Gukurahundi and the danger of a single story President on Gukurahundi issue

IN the TED Talk “The danger of a single story,” prolific Nigerian writer Chimamanda Ngozi Adichie speaks of how “impressionable and vulnerable we are in the face of a single story”.

She says of when she began to write as a child: “All my characters were white and blue-eyed. They played in the snow. They ate apples. And they talked a lot about the weather, how lovely it was that the sun had come out. Now, this despite the fact that I lived in Nigeria. I had never been outside Nigeria. We didn’t have snow. We ate mangoes. And we never talked about the weather, because there was no need to.”

Adichie’s early writing was influenced by a single story. A foreign story. 

In Zimbabwe, we have also been victims of a single story. And boy, how impressionable and vulnerable we are in the face of this single story.

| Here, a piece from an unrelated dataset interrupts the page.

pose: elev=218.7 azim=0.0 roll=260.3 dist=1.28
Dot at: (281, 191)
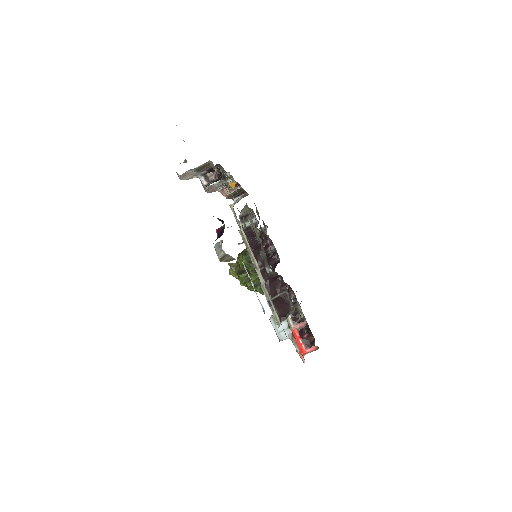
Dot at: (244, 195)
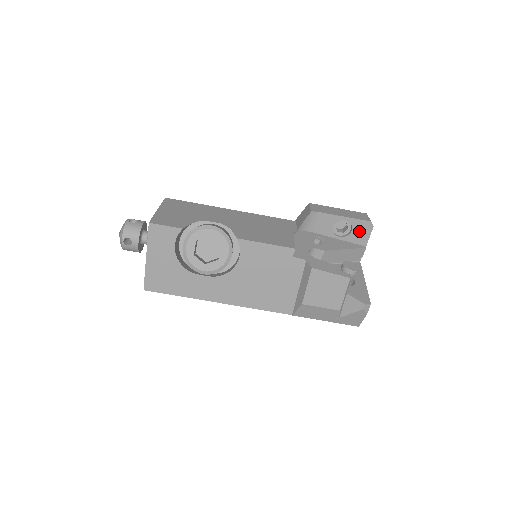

This is why we support the call by traditional leaders for citizens to embrace the Gukurahundi community engagements programme launched by President Mnangagwa on Monday at State House in Bulawayo.

Traditional leaders on Monday released the Manual on Community Engagement Process by Chiefs on the Gukurahundi Issue, which will guide them when conducting public hearings.

The manual provides step-by-step procedures that chiefs have to undertake as they conduct the hearings. For example, the manual says the best way of inviting communities to hearings is by using local languages.

President Mnangagwa is presented with a manual on the Gukurahundi community engagement processes by the president of the Chiefs’ Council Chief Fortune Charumbira at State House yesterday

As we report in this publication, the launch of the programme paves way for chiefs to conduct public hearings in their respective communities.

The hearings will allow members of the public, particularly victims, an opportunity to air their views and suggest possible solutions in a bid to attain peace-building, reconciliation, restoration and development of cultural values. The hearings will help develop a national narrative on the Gukurahundi experience.

President Mnangagwa And Chiefs Gukurahundi Indaba

A national narrative on the country’s painful past is long overdue. Lives were lost, families were disrupted and the nation was divided. But the story of what really happened is not that of the victims. Non-victims who have commercialised Gukurahundi have taken control of the narrative. 

The public hearings will allow victims and witnesses to speak for themselves. Homegrown solutions will come out of the process, instead of foreign ones. 

Zimbabweans must not be fooled. There are powerful nations out there that would love to impose solutions through their proxies in the country.  

If we allow them to take charge of the narrative, all the characters will be “white and blue-eyed”. We will be forced to eat apples instead of the mangoes that we know.

President on Gukurahundi issue

Monday’s launch was a culmination of engagements between President Mnangagwa and traditional leaders from the Matabeleland region who were given the mandate to resolve the Gukurahundi issue.

Let’s all take heed of the call by chiefs to embrace the Gukurahundi community engagements programme. Let’s support our traditional leaders as they lead us in crafting a national narrative on the Gukurahundi conflict.

The single story on Gukurahundi was never meant to help in peacebuilding, reconciliation and restoration. It was meant to divide us.